Los vencedores, tanto los tributos de este año como sus mentores, se mezclan en grupitos y hablan. Por supuesto, todos se conocen, mientras que yo no conozco a nadie. No soy el tipo de persona que va por ahí presentándose, así que acaricio el cuello de uno de mis caballos e intento pasar desapercibida.

No funciona.

Oigo el crujido antes de saber que está a mi lado y, cuando vuelvo la cabeza, los famosos ojos verde mar de Finnick Odair están a pocos centímetros de los míos. Se mete un azucarillo en la boca y se apoya en mi caballo.

—Hola, ______ —dice, como si nos conociésemos desde hace años, cuando lo cierto es que no nos habíamos visto nunca.

—Hola, Finnick —respondo, igual de tranquila, aunque me siento incómoda teniéndolo tan cerca, sobre todo con la cantidad de piel que lleva al aire.

—¿Quieres un azucarillo? — pregunta, ofreciéndome la mano, que está llena de ellos—. Se supone que son para los caballos, pero ¿a quién le importa?

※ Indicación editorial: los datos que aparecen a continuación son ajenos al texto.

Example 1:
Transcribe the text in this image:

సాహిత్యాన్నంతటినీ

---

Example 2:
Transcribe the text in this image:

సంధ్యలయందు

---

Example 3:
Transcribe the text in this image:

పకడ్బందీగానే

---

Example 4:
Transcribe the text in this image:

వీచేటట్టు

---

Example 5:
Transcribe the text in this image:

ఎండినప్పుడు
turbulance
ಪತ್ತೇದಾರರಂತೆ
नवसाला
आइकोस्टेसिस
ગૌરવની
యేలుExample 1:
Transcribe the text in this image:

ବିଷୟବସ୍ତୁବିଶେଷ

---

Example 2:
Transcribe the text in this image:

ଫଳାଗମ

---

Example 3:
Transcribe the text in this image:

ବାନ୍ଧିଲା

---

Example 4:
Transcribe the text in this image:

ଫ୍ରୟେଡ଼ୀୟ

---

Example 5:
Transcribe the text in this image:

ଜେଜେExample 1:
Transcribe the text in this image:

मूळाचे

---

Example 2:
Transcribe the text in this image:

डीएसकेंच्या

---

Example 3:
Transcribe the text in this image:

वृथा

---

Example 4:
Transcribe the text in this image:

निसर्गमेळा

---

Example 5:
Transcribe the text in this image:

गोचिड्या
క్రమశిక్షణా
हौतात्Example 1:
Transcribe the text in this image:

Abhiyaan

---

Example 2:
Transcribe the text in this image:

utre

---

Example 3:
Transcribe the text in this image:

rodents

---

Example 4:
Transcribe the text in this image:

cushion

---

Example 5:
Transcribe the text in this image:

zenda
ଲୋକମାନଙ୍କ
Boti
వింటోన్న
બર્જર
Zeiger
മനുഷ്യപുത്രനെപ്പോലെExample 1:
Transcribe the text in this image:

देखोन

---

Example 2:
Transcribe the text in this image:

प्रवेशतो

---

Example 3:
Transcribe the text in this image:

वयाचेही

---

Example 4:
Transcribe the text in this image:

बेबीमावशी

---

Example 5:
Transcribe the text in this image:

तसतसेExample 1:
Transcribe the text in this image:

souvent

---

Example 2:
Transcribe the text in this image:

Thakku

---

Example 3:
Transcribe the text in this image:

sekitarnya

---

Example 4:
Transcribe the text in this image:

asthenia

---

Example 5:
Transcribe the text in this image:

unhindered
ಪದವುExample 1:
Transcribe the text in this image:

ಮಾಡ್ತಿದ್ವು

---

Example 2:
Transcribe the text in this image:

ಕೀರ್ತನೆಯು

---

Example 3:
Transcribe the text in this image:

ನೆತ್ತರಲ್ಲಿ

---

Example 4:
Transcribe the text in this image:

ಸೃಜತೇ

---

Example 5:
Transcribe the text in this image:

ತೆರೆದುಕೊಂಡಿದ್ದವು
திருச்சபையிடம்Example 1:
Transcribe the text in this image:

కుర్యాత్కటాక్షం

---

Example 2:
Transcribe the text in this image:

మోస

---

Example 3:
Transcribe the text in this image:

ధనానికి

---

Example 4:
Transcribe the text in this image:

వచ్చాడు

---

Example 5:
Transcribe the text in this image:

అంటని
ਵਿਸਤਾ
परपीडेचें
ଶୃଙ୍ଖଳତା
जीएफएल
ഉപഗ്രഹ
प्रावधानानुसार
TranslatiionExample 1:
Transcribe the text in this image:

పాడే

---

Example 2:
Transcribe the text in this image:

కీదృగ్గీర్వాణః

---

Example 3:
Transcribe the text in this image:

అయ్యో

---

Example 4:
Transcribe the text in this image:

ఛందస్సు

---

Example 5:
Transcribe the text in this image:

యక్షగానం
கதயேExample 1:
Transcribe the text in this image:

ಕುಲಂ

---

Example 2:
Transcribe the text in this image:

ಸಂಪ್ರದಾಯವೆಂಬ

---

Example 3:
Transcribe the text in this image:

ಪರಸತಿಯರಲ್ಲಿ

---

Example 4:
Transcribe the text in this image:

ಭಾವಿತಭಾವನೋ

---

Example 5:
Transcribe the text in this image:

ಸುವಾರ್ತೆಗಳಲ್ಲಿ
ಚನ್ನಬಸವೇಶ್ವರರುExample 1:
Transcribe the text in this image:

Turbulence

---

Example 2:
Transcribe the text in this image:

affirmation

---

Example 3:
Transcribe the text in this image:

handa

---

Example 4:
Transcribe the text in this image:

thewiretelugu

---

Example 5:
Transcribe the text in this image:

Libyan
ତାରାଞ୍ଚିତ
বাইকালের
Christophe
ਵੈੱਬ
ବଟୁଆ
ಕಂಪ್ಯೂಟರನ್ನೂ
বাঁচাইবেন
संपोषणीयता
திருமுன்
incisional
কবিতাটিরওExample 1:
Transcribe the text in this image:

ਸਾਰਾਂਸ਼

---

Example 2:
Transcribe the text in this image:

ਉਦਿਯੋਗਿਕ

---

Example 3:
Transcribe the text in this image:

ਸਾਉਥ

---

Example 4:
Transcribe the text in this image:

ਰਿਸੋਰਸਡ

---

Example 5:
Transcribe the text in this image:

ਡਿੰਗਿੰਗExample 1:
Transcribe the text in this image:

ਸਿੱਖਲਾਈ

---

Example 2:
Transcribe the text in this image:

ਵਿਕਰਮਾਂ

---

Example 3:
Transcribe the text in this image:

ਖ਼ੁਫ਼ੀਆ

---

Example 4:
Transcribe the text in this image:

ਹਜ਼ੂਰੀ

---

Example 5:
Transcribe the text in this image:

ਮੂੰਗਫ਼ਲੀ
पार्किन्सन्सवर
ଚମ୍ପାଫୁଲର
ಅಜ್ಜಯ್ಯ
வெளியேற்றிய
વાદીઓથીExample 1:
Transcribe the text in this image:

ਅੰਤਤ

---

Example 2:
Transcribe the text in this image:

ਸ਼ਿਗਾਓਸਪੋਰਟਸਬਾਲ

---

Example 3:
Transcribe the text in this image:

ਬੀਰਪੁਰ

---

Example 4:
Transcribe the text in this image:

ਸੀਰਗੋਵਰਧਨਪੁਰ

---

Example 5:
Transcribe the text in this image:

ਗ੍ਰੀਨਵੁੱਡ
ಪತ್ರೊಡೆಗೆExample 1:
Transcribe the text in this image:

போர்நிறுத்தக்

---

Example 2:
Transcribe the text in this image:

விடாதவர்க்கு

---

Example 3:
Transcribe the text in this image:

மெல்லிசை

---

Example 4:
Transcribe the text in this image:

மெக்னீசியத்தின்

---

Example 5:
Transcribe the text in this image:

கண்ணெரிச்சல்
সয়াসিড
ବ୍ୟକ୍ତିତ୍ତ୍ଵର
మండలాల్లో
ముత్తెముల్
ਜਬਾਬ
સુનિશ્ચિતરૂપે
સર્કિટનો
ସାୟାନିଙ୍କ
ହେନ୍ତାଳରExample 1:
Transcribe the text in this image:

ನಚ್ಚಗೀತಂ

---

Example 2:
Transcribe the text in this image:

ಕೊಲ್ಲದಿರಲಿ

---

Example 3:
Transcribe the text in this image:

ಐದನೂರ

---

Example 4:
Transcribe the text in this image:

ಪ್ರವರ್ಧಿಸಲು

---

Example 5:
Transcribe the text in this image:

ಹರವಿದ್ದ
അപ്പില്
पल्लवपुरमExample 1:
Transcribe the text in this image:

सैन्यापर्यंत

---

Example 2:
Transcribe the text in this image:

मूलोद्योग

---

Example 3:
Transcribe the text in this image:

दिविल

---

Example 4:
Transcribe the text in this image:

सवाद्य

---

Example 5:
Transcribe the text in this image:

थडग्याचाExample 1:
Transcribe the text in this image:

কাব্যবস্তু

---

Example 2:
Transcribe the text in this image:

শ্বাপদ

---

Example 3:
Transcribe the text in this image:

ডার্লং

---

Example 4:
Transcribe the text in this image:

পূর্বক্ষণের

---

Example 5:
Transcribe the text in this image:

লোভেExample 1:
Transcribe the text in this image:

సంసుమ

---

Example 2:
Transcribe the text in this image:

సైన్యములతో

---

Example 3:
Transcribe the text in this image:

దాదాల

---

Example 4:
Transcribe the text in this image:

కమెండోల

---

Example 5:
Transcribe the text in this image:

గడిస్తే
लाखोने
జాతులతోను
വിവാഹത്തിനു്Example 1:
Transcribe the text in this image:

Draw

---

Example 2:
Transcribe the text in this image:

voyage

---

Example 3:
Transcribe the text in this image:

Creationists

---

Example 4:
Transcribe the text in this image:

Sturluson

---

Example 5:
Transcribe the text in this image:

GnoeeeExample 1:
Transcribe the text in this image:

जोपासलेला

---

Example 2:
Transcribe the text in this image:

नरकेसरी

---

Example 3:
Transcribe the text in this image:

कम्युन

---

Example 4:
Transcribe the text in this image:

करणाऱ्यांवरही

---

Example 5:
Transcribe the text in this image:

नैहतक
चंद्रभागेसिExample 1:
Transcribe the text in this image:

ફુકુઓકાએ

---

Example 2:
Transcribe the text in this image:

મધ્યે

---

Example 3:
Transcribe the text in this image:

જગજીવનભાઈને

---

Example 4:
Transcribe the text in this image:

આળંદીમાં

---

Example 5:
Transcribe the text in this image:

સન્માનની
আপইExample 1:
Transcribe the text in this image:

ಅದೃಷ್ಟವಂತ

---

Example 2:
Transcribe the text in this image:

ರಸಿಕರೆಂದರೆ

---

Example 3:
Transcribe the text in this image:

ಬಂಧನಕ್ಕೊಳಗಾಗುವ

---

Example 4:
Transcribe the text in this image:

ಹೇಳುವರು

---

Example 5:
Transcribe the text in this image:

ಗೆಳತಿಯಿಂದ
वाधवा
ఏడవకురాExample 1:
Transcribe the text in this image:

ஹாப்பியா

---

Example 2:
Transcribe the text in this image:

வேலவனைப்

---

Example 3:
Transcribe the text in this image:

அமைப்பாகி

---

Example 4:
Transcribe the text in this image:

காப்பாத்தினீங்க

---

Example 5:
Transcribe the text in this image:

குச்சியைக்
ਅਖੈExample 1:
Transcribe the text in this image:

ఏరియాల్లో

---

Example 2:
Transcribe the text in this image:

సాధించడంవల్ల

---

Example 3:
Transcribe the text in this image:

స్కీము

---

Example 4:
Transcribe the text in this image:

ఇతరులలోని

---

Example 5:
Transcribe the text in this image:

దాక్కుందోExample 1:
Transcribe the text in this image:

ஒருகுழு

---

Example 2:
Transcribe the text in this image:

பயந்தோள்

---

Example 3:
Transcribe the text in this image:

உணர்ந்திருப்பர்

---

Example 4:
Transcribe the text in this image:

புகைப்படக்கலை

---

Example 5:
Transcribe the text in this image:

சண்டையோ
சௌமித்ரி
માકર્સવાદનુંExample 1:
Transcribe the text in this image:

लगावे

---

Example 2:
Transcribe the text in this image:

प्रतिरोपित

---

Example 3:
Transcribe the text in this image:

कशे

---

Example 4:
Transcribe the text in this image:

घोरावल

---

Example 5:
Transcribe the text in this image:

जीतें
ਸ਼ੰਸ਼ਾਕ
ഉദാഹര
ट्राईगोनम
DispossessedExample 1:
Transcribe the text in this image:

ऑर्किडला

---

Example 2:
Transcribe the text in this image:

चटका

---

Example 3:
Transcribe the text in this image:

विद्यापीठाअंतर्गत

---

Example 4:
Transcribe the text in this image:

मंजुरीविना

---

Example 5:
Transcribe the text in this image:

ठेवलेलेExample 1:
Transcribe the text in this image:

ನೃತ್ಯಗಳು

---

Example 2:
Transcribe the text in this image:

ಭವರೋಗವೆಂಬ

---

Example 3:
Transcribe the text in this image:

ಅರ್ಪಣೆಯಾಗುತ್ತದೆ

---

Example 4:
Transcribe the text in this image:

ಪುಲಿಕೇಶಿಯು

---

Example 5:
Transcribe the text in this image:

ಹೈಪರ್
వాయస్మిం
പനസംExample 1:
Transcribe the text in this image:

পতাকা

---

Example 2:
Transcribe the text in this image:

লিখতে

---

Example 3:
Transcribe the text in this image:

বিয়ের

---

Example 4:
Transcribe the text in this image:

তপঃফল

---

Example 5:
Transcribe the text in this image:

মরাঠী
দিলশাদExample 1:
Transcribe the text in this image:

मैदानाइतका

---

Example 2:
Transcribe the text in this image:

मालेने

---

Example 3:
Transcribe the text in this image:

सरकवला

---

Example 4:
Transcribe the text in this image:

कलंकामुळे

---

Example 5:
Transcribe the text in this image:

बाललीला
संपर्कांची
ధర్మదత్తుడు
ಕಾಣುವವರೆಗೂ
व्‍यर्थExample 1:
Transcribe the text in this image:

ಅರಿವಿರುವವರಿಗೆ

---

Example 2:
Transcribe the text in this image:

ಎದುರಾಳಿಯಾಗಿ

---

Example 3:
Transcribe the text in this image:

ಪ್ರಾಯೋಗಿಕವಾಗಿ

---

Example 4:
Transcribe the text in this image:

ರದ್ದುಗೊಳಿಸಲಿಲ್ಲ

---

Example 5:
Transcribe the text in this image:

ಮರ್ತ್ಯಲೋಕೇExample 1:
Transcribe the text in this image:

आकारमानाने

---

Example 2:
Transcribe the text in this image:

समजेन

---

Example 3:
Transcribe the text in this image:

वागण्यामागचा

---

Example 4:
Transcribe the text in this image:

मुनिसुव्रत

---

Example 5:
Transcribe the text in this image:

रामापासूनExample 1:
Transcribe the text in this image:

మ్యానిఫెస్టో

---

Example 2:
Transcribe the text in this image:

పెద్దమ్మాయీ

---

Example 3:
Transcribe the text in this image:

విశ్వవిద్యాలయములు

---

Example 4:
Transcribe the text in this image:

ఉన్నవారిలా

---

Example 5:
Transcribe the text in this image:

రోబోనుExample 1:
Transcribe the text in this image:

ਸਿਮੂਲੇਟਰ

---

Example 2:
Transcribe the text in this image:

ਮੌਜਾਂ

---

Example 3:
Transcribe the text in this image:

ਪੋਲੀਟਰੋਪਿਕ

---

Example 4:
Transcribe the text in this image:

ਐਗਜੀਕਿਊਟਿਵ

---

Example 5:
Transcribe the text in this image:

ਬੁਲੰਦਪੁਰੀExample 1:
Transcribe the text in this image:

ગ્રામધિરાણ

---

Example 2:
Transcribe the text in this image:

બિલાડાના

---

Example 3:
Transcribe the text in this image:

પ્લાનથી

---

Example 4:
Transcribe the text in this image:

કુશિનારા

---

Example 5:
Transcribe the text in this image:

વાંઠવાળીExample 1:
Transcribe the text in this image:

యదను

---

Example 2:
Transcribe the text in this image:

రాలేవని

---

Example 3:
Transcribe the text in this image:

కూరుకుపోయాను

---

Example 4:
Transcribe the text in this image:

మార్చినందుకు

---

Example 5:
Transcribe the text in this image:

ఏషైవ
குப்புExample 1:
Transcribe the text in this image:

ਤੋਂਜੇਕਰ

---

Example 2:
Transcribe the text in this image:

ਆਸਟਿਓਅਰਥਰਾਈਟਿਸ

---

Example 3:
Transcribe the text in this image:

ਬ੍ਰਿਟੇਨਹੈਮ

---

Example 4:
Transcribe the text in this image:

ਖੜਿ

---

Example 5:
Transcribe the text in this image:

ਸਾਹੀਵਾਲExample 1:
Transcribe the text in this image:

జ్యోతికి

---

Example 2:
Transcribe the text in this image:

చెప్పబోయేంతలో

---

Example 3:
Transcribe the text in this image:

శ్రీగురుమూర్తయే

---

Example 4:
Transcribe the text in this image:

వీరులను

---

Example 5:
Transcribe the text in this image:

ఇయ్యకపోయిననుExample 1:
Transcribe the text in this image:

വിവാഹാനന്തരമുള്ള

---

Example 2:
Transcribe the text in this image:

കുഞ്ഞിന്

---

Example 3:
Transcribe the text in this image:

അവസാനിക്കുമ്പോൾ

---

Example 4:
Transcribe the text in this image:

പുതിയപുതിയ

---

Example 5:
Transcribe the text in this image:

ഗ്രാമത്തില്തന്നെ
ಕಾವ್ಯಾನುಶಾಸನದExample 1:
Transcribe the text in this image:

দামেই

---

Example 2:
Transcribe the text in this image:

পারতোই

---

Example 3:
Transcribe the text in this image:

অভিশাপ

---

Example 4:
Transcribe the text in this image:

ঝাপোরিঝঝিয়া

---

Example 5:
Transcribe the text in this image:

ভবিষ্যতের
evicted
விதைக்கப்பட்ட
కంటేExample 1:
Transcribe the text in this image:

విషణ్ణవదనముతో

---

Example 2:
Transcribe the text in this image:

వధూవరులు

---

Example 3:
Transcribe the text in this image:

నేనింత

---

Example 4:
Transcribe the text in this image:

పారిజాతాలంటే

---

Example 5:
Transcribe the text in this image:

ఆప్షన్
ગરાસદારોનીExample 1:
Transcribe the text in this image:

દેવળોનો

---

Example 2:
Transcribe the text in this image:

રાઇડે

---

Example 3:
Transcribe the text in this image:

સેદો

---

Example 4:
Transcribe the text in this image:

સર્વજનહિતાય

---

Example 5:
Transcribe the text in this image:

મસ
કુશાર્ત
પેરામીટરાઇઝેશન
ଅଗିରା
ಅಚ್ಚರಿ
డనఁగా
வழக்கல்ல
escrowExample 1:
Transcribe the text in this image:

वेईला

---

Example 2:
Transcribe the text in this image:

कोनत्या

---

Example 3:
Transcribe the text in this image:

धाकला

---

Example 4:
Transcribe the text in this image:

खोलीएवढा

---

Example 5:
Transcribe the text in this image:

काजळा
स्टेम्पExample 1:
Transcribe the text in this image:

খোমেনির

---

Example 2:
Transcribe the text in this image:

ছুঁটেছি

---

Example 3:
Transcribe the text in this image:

Tienen muchos años para comer azúcar, mientras que tú y yo... Bueno, si vemos algo dulce, lo mejor es aprovecharlo.

Finnick Odair es una especie de leyenda viva en Panem. Como ganó los Sexagésimo Quintos Juegos del Hambre con catorce años, sigue siendo uno de los vencedores más jóvenes. Al ser del Distrito 4, era un profesional, así que la suerte sí estaba de su parte, aunque ningún entrenador puede alardear de haberle dado su extraordinaria belleza: alto, atlético, con piel dorada, cabello color bronce y esos ojos tan increíbles. Mientras los demás tributos de aquel año apenas conseguían que les regalasen un puñado de cereales o algunas cerillas, a Finnick nunca le faltaba nada, ni comida, ni medicinas, ni armas. Sus competidores tardaron una semana en darse cuenta de que tenían que matarlo a él, pero era demasiado tarde y Finnick ya dominaba las lanzas y cuchillos que había encontrado en la Cornucopia. Cuando recibió un paracaídas plateado con un tridente (que debe de ser el regalo más caro que he visto en la arena), todo estaba decidido. La industria del Distrito 4 es la pesca, y él llevaba toda su vida entre barcos.

El tridente era como una extensión natural y mortífera de su brazo. Tejió una red con plantas y la utilizó para atrapar a sus oponentes y atravesarlos con el tridente; en cuestión de días, la corona era suya.

Los ciudadanos del Capitolio llevan babeando por él desde entonces.

Debido a su juventud, no pudieron tocarlo hasta que pasaron un par de años. Sin embargo, desde que cumplió los dieciséis, se ha pasado los juegos perseguido por sus admiradores, locos de amor por él.

Nadie conserva sus favores durante mucho tiempo, ya que Finnick pasa por cuatro o cinco durante su visita anual. Viejos o jóvenes, encantadores o insulsos, ricos o pobres, él les da compañía y acepta sus extravagantes regalos, aunque nunca se queda y, una vez que se marcha, no regresa.

No puede discutirse que Finnick es una de las personas más impresionantes y sensuales del planeta, pero, sinceramente, a mí nunca me ha resultado atractivo.

Quizá sea demasiado guapo o demasiado fácil de obtener; o quizá, simplemente, sea demasiado fácil perderlo.

—No, gracias —le digo a lo del azúcar—. Aunque sí me podrías prestar tu traje alguna vez.

Está envuelto en una red dorada con un estratégico nudo en la entrepierna para que, técnicamente, no se diga que va desnudo, aunque casi, casi. Seguro que su estilista piensa que cuanto más Finnick vea la audiencia, mejor.

—Me estás matando de miedo con ese atuendo. ¿Qué ha pasado con tus preciosos vestidos de niñita? —me pregunta, humedeciéndose los labios un poco con la lengua. Es probable que eso vuelva loco a casi todo el mundo. Sin embargo, por algún extraño motivo, yo sólo recuerdo al viejo Cray babeando por una pobre joven hambrienta.